Janus kinase (JAK) inhibitors modulate signaling for a number of important proinflammatory cytokines. Tofacitinib is a novel oral JAK inhibitor originally developed for the treatment of rheumatoid arthritis that also appears to have some benefit for ulcerative colitis. A multicenter, phase 2 study of 200 patients with UC presented at Digestive Disease Week 2011 showed significant differences in response rates and mean Mayo scores for tofacitinib compared with placebo.
Although there was little difference in adverse events between tofacitinib and placebo at eight weeks — the length of the study — long-term safety will need to be assessed because of the potential for immunosuppression and perhaps for dyslipidemia. A phase 3 trial of tofacitinib for moderate to severe UC has recently gotten underway, with Mayo Clinic in Minnesota as one of the study sites.

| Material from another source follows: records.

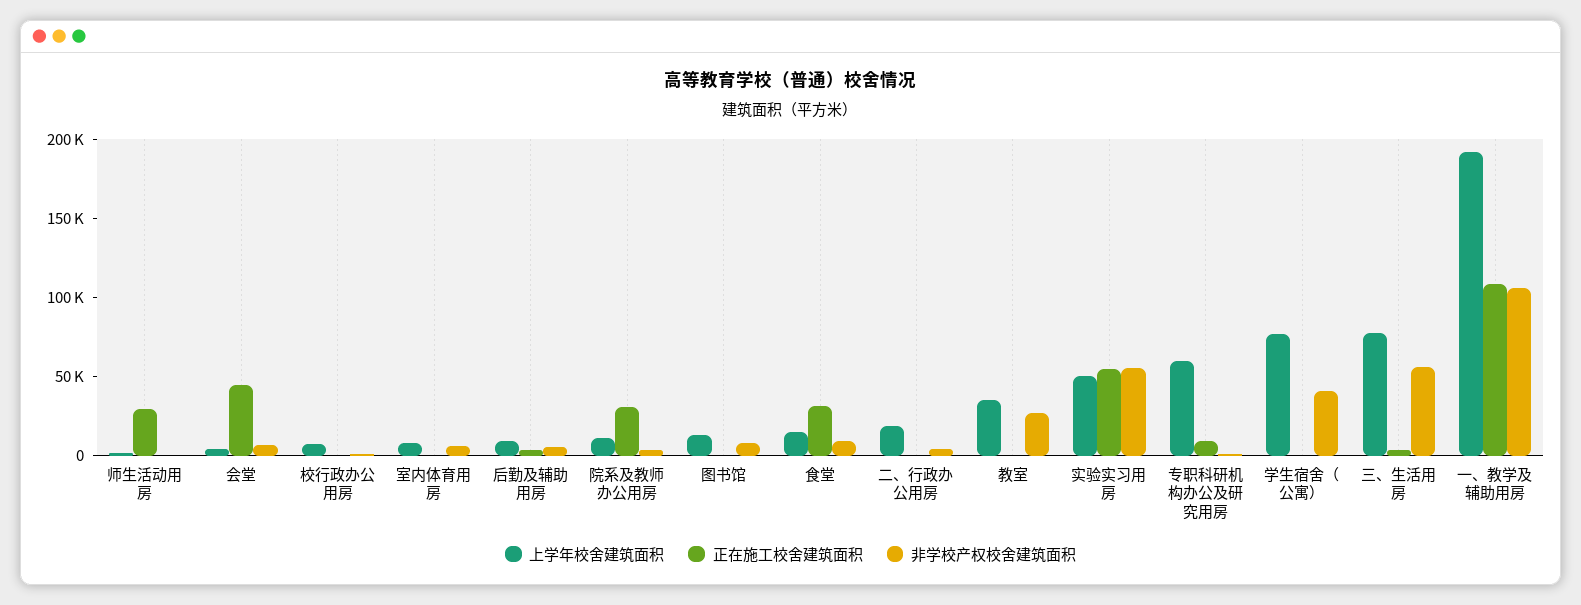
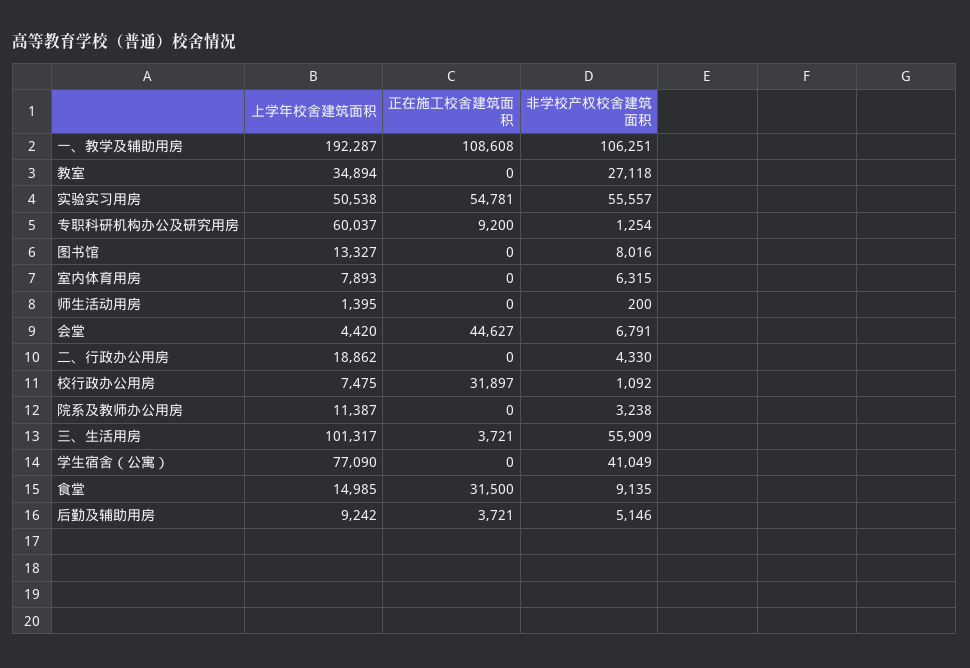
  {
    "上学年校舍建筑面积": {
      "师生活动用房": 1395,
      "会堂": 4420,
      "校行政办公用房": 7475,
      "室内体育用房": 7893,
      "后勤及辅助用房": 9242,
      "院系及教师办公用房": 11387,
      "图书馆": 13327,
      "食堂": 14985,
      "二、行政办公用房": 18862,
      "教室": 34894,
      "实验实习用房": 50538,
      "专职科研机构办公及研究用房": 60037,
      "学生宿舍（公寓）": 77090,
-     "三、生活用房": 80000,
+     "三、生活用房": 101317,
      "一、教学及辅助用房": 192287
    },
    "正在施工校舍建筑面积": {
-     "师生活动用房": 30000,
+     "师生活动用房": 0,
      "会堂": 44627,
-     "校行政办公用房": 0,
+     "校行政办公用房": 31897,
      "室内体育用房": 0,
      "后勤及辅助用房": 3721,
-     "院系及教师办公用房": 30000,
+     "院系及教师办公用房": 0,
      "图书馆": 0,
      "食堂": 31500,
      "二、行政办公用房": 0,
      "教室": 0,
      "实验实习用房": 54781,
      "专职科研机构办公及研究用房": 9200,
      "学生宿舍（公寓）": 0,
      "三、生活用房": 3721,
      "一、教学及辅助用房": 108608
    },
    "非学校产权校舍建筑面积": {
      "师生活动用房": 200,
      "会堂": 6791,
      "校行政办公用房": 1092,
      "室内体育用房": 6315,
      "后勤及辅助用房": 5146,
      "院系及教师办公用房": 3238,
      "图书馆": 8016,
      "食堂": 9135,
      "二、行政办公用房": 4330,
      "教室": 27118,
      "实验实习用房": 55557,
      "专职科研机构办公及研究用房": 1254,
      "学生宿舍（公寓）": 41049,
      "三、生活用房": 55909,
      "一、教学及辅助用房": 106251
    }
  }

Ustekinumab (Stelara) is a human monoclonal antibody that binds to the p40 subunit shared by the interleukin (IL)-12 and IL-23 cytokines. Both cytokines are involved in inflammatory and immune responses. Ustekinumab is approved for the treatment of plaque psoriasis and has performed well in phase 2 studies for Crohn's disease. Additional clinical trials for patients with active Crohn's disease are ongoing, including one at Mayo Clinic in Minnesota sponsored by Janssen Biotech.
Dr. Loftus says, "I want to make it clear that we are always happy to see people on short notice if a referring physician has a patient who seems to be interested in a clinical trial. Ordinarily, we have a waiting list, but will work in potential clinical trial patients as soon as possible."
He adds, "The fundamental difficulty in treating IBD is that we don't understand what triggers the inflammatory process. We're not getting at the root cause; we're simply targeting nodes in the inflammatory pathways that seem important and blocking inflammation at those points. It stands to reason that not all patients will respond to drug A, so the more drugs with different mechanisms of action, the better. (After all), this isn't a disease that lasts 26 weeks. It waxes and wanes over the course of a lifetime, and we need to have different ways to treat it."